WHAT IS ASKED:
(a) Name every type of feast that the text on large event planning says the Barony of Adiantum has put on.
(b) From the text on large event planning, echo the part between "Janet of Arden" and "of the planning.", inclusive.

GIVEN PASSAGE:
This article was written in January, 1980 and contains dated information particularly on prices. The specific prices should not be used as a current standard for estimates.


Large Event Planning
I. Cost Analysis for Feasts

Janet of Arden

INTRODUCTION

Considerable planning is necessary to ensure that a large event will be a success, even when it is a potluck. When the people putting on a large event provide a banquet or feast and sell tickets for it, advance planning is even more essential, because of the large amounts of money involved, to ensure that the event will be a success, and not a financial disaster.

Over the past several years, the Barony of Adiantum in An Tir has put on a number of successful feasts, ranging from potluck and partial potluck to fully catered, and has taken a lot of the guesswork out of the planning.

Total event work-schedule:

  1. the advance planning includes:
    1. finding a suitable site
    2. financial cost-analysis
    3. planning a menu that is both attractive and feasible with the helpers, facilities and finances available
    4. publicity
    5. ticket sales (records and processing)
    6. lodging
    7. the scheduling and entertainment at the event - coordinated IN ADVANCE with any official functions (courts, coronations, etc.) that may be happening at that event
    8. buying of food
    9. advance cooking of some of the food

  2. on-the-day work includes:
    1. final cooking, set-up, and hall-decorating
    2. collecting tickets at the door
    3. providing loan costumes (Gold Key)

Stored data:
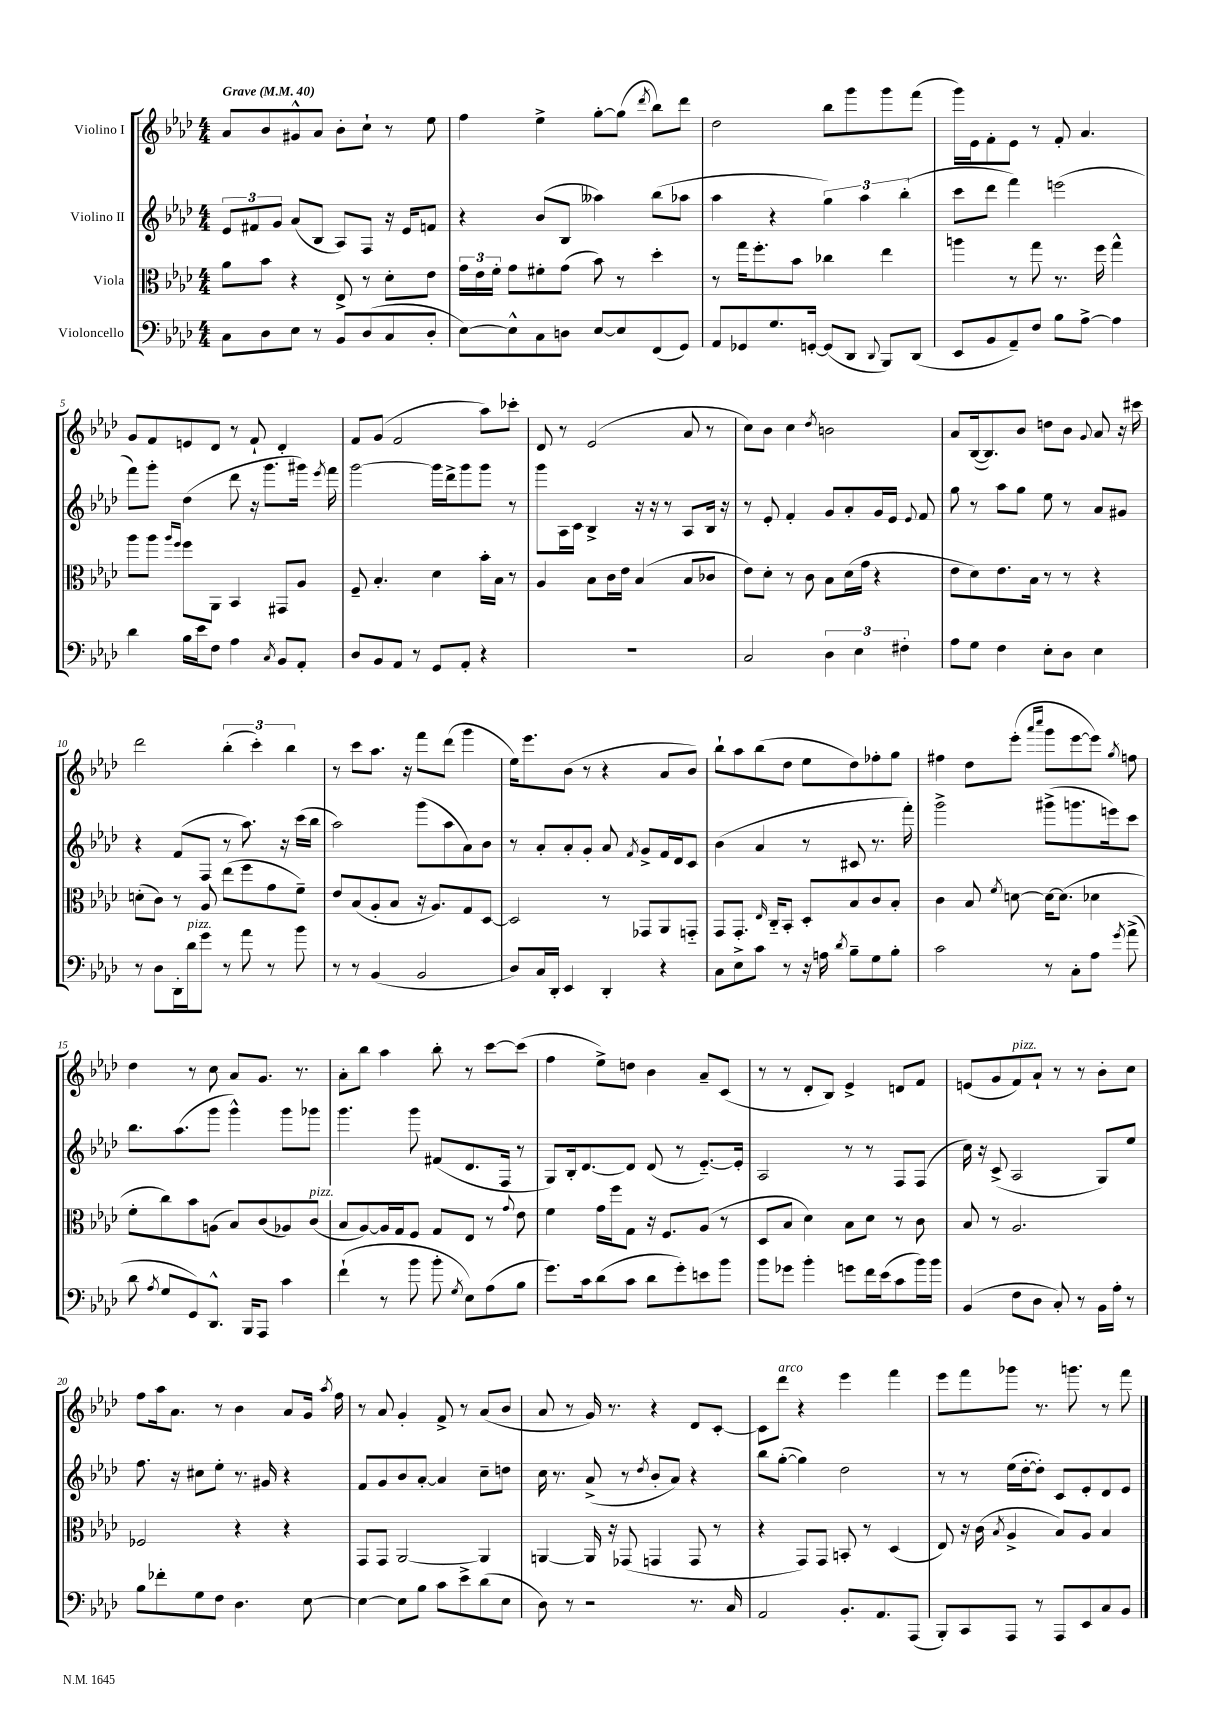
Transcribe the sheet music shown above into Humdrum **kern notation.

**kern	**kern	**kern	**kern
*staff4	*staff3	*staff2	*staff1
*clefF4	*clefC3	*clefG2	*clefG2
*k[b-e-a-d-]	*k[b-e-a-d-]	*k[b-e-a-d-]	*k[b-e-a-d-]
*M4/4	*M4/4	*M4/4	*M4/4
*MM40	*MM40	*MM40	*MM40
8C\L	8a-\L	12e-/L	8a-/L
.	.	12f#/	.
8D-\	8b-\J	.	8b-/
.	.	12g/J	.
8E-\J	4r	(8a-/L	8g#^^/
8r	.	8B-/J	8a-/J
8BB-/L	8E-^/	8A-/L)	8b-'\L
(8D-/	8r	8F/J	8cc`\J
8C/	8d-'\L	16r	8r
.	.	16e-/LK	.
8D-'/J	8e-\J	8f/J	8ee-\
=	=	=	=
[8E-\L)	24g\LL	4r	4ff\
.	24e-\	.	.
.	24f'\JJ	.	.
8E-^^\]	8g\L	.	.
8C\	8f#'\	(8b-/L	4ee-^\
8D\J	(8g\J	8B-/J	.
[8E-/L	8b-\)	4aa--\)	[8gg'\L
8E-/]	8r	.	(8gg\]J
.	.	.	8qddd-/
(8FF/	4dd-'\	(8bb-\L	8bb-\L)
8GG/J)	.	8aa-\J	8ddd-\J
=	=	=	=
8AA-/L	8r	4aa-\	2dd-\
8GG-/	16gg\LK	.	.
.	8.ff'\	.	.
8.G/	.	4r	.
.	8b-\J	.	.
[16GG'/Jk	.	.	.
(8GG/]L	4cc-\	6gg\)	8bb-\L
8DD-/J	.	.	8ggg\
.	.	6aa-\	.
8qqDD-/	.	.	.
8BBB-/L)	4ee-\	.	8ggg\
.	.	(6bb-'\	.
(8DD-/J	.	.	(8fff\J
=	=	=	=
8EE-/L	4aa\	8ccc\L	16ggg\LL)
.	.	.	16e-\J
8BB-/	.	8ddd-\J	8f'\
8AA-~/)	8r	4fff\)	8e-\J
8F/J	8gg\	.	8r
8B-\L	8.r	(2eee\	8f'/
[8A-^\J	.	.	4.a-/
.	16ff\	.	.
4A-\]	4gg^^\	.	.
=	=	=	=
4d-\	8aa-\L	8fff\L)	8g/L
.	8aa-\J	8ggg'\J	8f/
.	16qqaa-/LL	.	.
.	16qqff/JJ	.	.
16B-\LL	8ff\L	(4dd-\	8e/
16e-\J	.	.	.
8F\J	8AA-\J	.	8d-/J
4A-\	4BB-/	8ddd-\	8r
.	.	16r	8f`/
.	.	8.ggg\L	.
8qC/	.	.	.
8BB-/L	8GG#/L	.	4d-'/
8AA-'/J	8A-/J	16ggg#\Jk)	.
.	.	8qeee-/	.
.	.	16fff\	.
=	=	=	=
8D-/L	8F~/	[2ggg\	8f/L
8BB-/	4.B-'/	.	(8g/J
8AA-/J	.	.	2f/
8r	.	.	.
8GG/L	4d-\	16ggg\]LL	.
.	.	16ddd-^\J	.
8AA-'/J	.	8ggg\	.
4r	16b-'\LL	8ggg\J	8aa-\L)
.	16B-\JJ	.	.
.	8r	8r	8ccc-'\J
=	=	=	=
1r	4A-/	8ggg\L	8d-/
.	.	16A-\L	8r
.	.	16c\JJ	.
.	8B-\L	4B-^/	(2e-/
.	16c\L	.	.
.	16e-\JJ	.	.
.	(4B-/	16r	.
.	.	16r	.
.	.	8r	.
.	8B-/L	8A-/L	8a-/
.	8c-/J	16B-/Jk	8r
.	.	16r	.
=	=	=	=
2C/	8e-\L)	8r	8cc\L)
.	8d-'\J	8e-'/	8b-\J
.	8r	4f'/	4cc\
.	8c\	.	.
.	.	.	8qdd-/
6D-\	8B-\L	8g/L	2b\
.	(16d-\L	8a-'/	.
6E-\	.	.	.
.	16g\JJ	.	.
.	4r	16g/L	.
.	.	16e-/JJ	.
6F#'\	.	.	.
.	.	8qqe-/	.
.	.	8f/	.
=	=	=	=
8A-\L	8e-\L	8gg\	8a-/L
8G\J	8d-\)	8r	([16B-/k
.	.	.	8.B-/])
4F\	8.e-\	8aa-\L	.
.	.	8gg\J	8b-/J
.	16B-\Jk	.	.
8E-'\L	8r	8ee-\	8dd\L
8D-\J	8r	8r	8b-\J
.	.	.	8qqg/
4E-\	4r	8a-/L	8a-/
.	.	8g#/J	16r
.	.	.	16ccc#\
=	=	=	=
8r	(8d'\L	4r	2ddd-\
8D-\L	8c\J)	.	.
16DD-'\L	8r	(8f/L	.
16d-\J	.	.	.
8g\J	8A-/	8F/J	.
8r	(8ee-\L	8r	(6bb-'\
8a-\	8ff\	8.aa-\)	.
.	.	.	6ccc'\)
8r	8g\	.	.
.	.	16r	.
.	.	.	6bb-\
8b-\	8f~\J)	(16ccc\LL	.
.	.	16bb-\JJ	.
=	=	=	=
8r	8e-/L	2aa-\)	8r
8r	(8B-/	.	8ccc\L
(4BB-/	8A-'/	.	8.aa-\J
.	8B-/J	.	.
.	.	.	16r
2BB-/	16r	(8ggg\L	8fff\L
.	8.A-/L)	.	.
.	.	8aa-\	(8ddd-\J
.	8G/	8a-\)	4ggg\
.	[8D-/J	8b-\J	.
=	=	=	=
8D-/L)	2D-/]	8r	16ee-\LK)
.	.	.	8.eee-\
16C/L	.	8a-'/L	.
16DD-'/JJ	.	.	.
4EE-/	.	8a-'/	(8b-\J
.	.	8g'/J	8r
4DD-'/	8r	8a-/	4r
.	.	8qf/	.
.	8GG-/L	8g^/L	.
4r	8AA-/	16f/L	8a-/L
.	.	16d-/J	.
.	8GG'~/J	8c/J	8b-/J)
=	=	=	=
8C\L	8GG/L	(4b-\	8bb-`\L
8E-^\	8.GG'/J	.	8aa-\
8c\J	.	4a-/	(8bb-\
.	16qqE-/	.	.
.	16C'~/LK	.	.
8r	8BB-'/J	.	8dd-\J
16r	8D-'/L	8r	8ee-\L
16A\	.	.	.
8qd-/	.	.	.
8B-~\L	8B-/	8c#/	8dd-\)
8G\	8c/	8.r	8ff-'\
8B-'\J	8B-'/J	.	8gg\J
.	.	16fff'\)	.
=	=	=	=
2c\	4c\	2ggg^\	4ff#\
.	8B-/	.	8dd-\L
.	8qf/	.	.
.	[8d\	.	(8eee-'\J
.	.	.	16qqaaa-/LL
.	.	.	16qqcccc/JJ
8r	16d\_LK	(8ggg#^\L	8ggg\L
.	(8.d\]J	.	.
8C'\L	.	8.ggg\	[8eee-\
8A-\J	4d-\	.	8eee-\]J)
.	.	16eee\k)	.
8qg/	.	.	8qgg/
(8a-^\	.	8ccc\J	8ff\
=	=	=	=
8d-\	8f'\L	8.bb-\L	4dd-\
8qA-/	.	.	.
8G/L	8cc\)	.	.
.	.	(8.aa-\	.
8GG/)	8b-\	.	8r
8.DD-^^/J	(8A\J	8ggg\J	8cc\
.	8B-/L)	4ggg^^\)	8a-/L
16BBB-/LK	.	.	.
8AAA-/J	(8c/	.	8.g/J
4c\	8A-/)	8ggg\L	.
.	.	.	8.r
.	(8c/J	8ggg-\J	.
=	=	=	=
(4f`\	8B-/L	4.ggg\	8a-'\L
.	[8A-/)	.	8bb-\J
8r	16A-/]L	.	4aa-\
.	16G/J	.	.
8b-\	8F/J	8ggg\	.
8b-'\	8G/L	(8f#/L	8bb-'\
8qG/	.	.	.
8E-\L)	8E-/J	8.d-/	8r
(8A-\	8r	.	[8ccc\L
.	.	16F/Jk	.
.	8qqg/	.	.
8B-\J	8e-\	8r	(8ccc\]J
=	=	=	=
8.g\L)	4f\	8G/L)	4ff\
.	.	16B-'/k	.
16c\k	.	[8.d-/	.
(8d-\	16g\LL	.	8ee-^\L)
.	16ff\J	.	.
8c\J	8G\J	8d-/]J	8dd\J
8d-\L	16r	(8d-/	4b-\
.	8.F/L	.	.
8g'\)	.	8r	.
8e\	(8A-/J	[8.e-'~/L)	8a-~/L
8b-\J	8r	.	(8c/J
.	.	16e-'/]Jk	.
=	=	=	=
8b-\L	8D-/L	2A-/	8r
8g-\J	8B-/J	.	8r
4b-'\	4d-\)	.	8d-'/L
.	.	.	8B-/J)
8g\L	8B-\L	8r	4e-^/
16f\L	8d-\J	8r	.
(16e-\J	.	.	.
8c\	8r	8F/L	8d/L
16b-\L)	8c\	(8F/J	8f/J
16b-\JJ	.	.	.
=	=	=	=
(4BB-/	8B-/	16cc\)	(8e/L
.	.	16r	.
.	8r	(8c^/	8g/
8F\L	2.A-/	2A-/	8f/)
8D-\J	.	.	8a-`/J
8C'/)	.	.	8r
8r	.	.	8r
16BB-\LL	.	8G/L)	8b-'\L
16A-'\JJ	.	.	.
8r	.	8ee-/J	8cc\J
=	=	=	=
8B-\L	2F-/	8.ff\	8ff\L
8f-'\	.	.	16aa-\k
.	.	16r	8.a-\J
8G\	.	8cc#\L	.
8F\J	.	8ee-'\J	8r
4.D-\	4r	8.r	4b-\
.	.	16g#/	.
.	4r	4r	8a-/L
[8E-\	.	.	16g/Jk
.	.	.	8qaa-/
.	.	.	16ff\
=	=	=	=
4E-\_	8GG/L	8f/L	8r
.	8GG/J	8g/	8a-/
8E-\]L	[2AA-/	8b-/	4g'/
8B-\J	.	[8a-'/J	.
8c\L	.	4a-/]	8f^/
8e-^\	.	.	8r
(8d-\	4AA-/]	8cc~\L	(8a-/L
8E-\J	.	8dd\J	8b-/J
=	=	=	=
8D-\)	[4AA/	16cc\	8a-/
.	.	8.r	.
8r	.	.	8r
2r	16AA/]	(8a-^/	16g/)
.	16r	.	8.r
.	(8GG-/	8r	.
.	.	8qdd-/	.
.	4GG/	8b-'/L	4r
.	.	8a-/J)	.
8.r	8GG/	4r	8d-/L
.	8r	.	[8c'/J
16C/	.	.	.
=	=	=	=
2AA-/	4r	8bb-\L	8c\]L
.	.	([8gg'\J	8ddd-\J
.	8GG/L)	4gg\])	4r
.	8GG/J	.	.
8.BB-'/L	8BB'/	2dd-\	4eee-\
.	8r	.	.
8.AA-/	.	.	.
.	(4D-/	.	4fff\
(8AAA-/J	.	.	.
=	=	=	=
8BBB-'/L)	8E-/)	8r	8eee-\L
8CC/	16r	8r	8fff\
.	(16c\	.	.
.	8qB-/	.	.
8AAA-/J	4A-^/	(16ee-\LL	8ggg-\J
.	.	[16dd-'\J	.
8r	.	8dd-'\]J)	8.r
8AAA-/L	8B-/L)	8c/L	.
.	.	.	8.ggg\
8EE-/	8A-/J	8e-'/	.
8C/	4B-/	8d-/	8r
8BB-/J	.	8e-/J	8fff\
==	==	==	==
*-	*-	*-	*-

ANSWERS PER TASK:
(a) Potluck, partial potluck, fully catered

(b)
Janet of Arden

INTRODUCTION

Considerable planning is necessary to ensure that a large event will be a success, even when it is a potluck. When the people putting on a large event provide a banquet or feast and sell tickets for it, advance planning is even more essential, because of the large amounts of money involved, to ensure that the event will be a success, and not a financial disaster.

Over the past several years, the Barony of Adiantum in An Tir has put on a number of successful feasts, ranging from potluck and partial potluck to fully catered, and has taken a lot of the guesswork out of the planning.